(Records contained in a dataset)
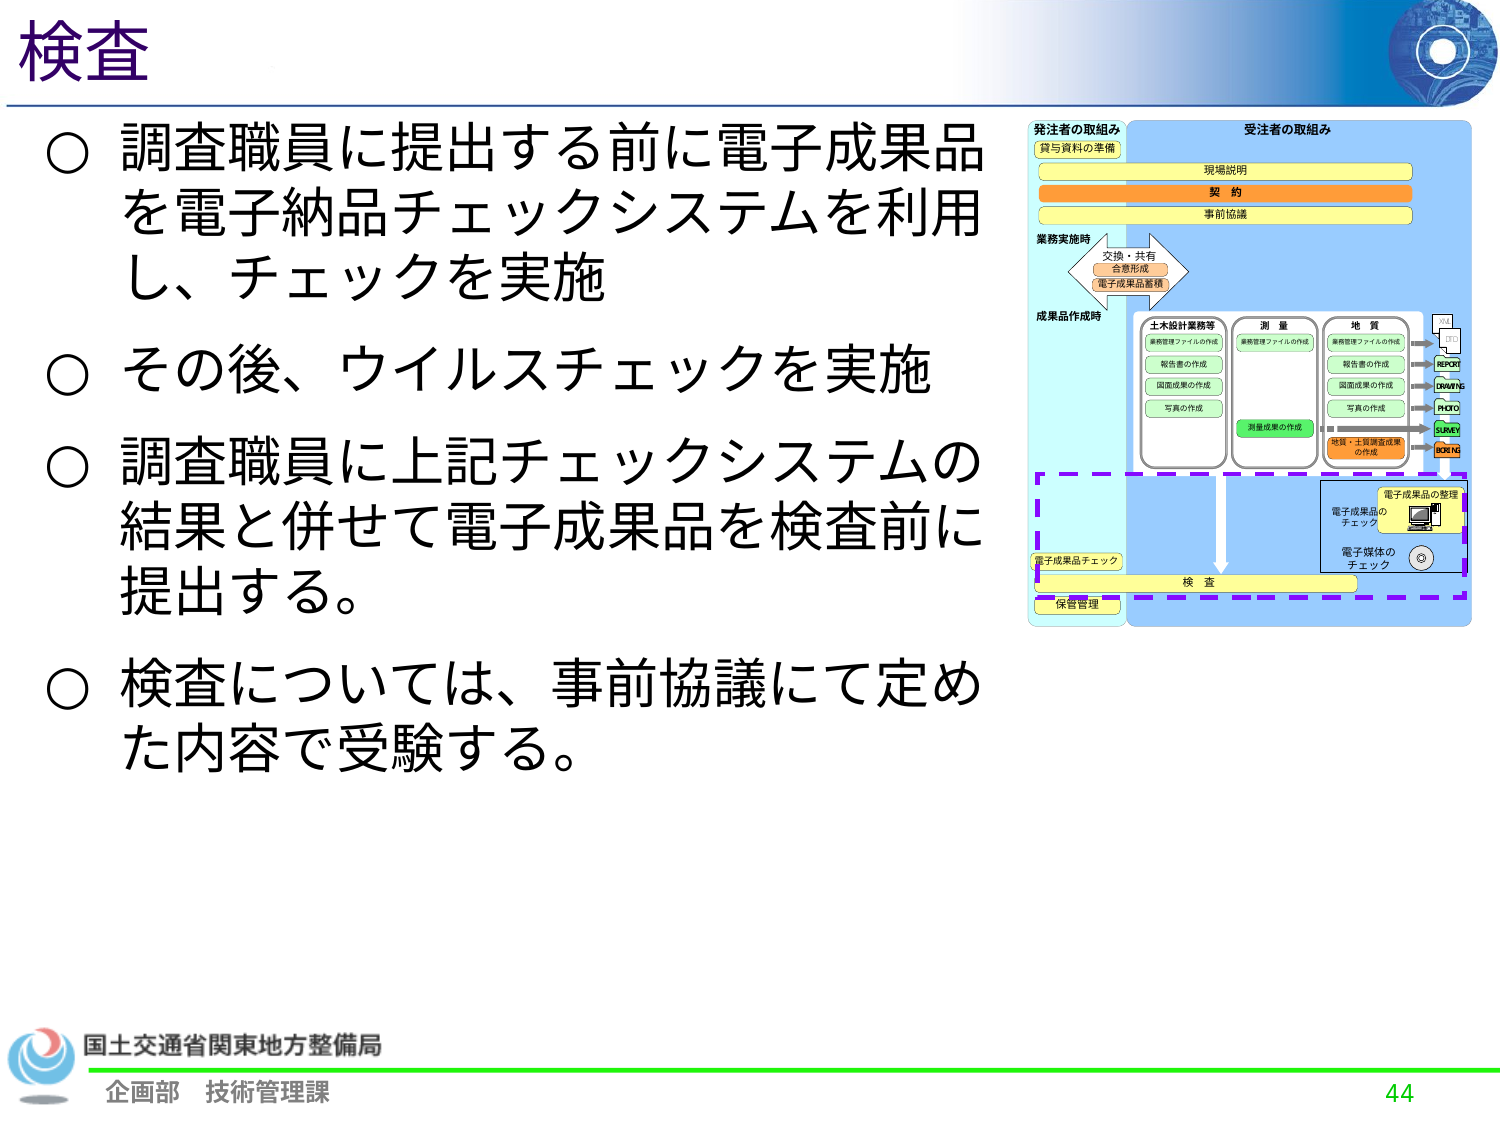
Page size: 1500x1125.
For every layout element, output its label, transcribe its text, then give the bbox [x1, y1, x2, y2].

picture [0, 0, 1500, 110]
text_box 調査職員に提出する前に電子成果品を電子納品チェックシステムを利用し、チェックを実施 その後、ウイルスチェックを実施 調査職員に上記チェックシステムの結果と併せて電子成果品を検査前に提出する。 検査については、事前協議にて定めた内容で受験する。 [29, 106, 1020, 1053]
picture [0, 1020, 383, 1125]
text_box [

Job item. Output each of the lines above exactly, apart from the images.

Answer.
Page size: 1500x1125.
For every layout element, output its label, transcribe its text, then give the bbox [x1, y1, x2, y2].

picture [0, 0, 1500, 110]
text_box 調査職員に提出する前に電子成果品を電子納品チェックシステムを利用し、チェックを実施 その後、ウイルスチェックを実施 調査職員に上記チェックシステムの結果と併せて電子成果品を検査前に提出する。 検査については、事前協議にて定めた内容で受験する。 [29, 106, 1020, 1053]
picture [0, 1020, 383, 1125]
text_box [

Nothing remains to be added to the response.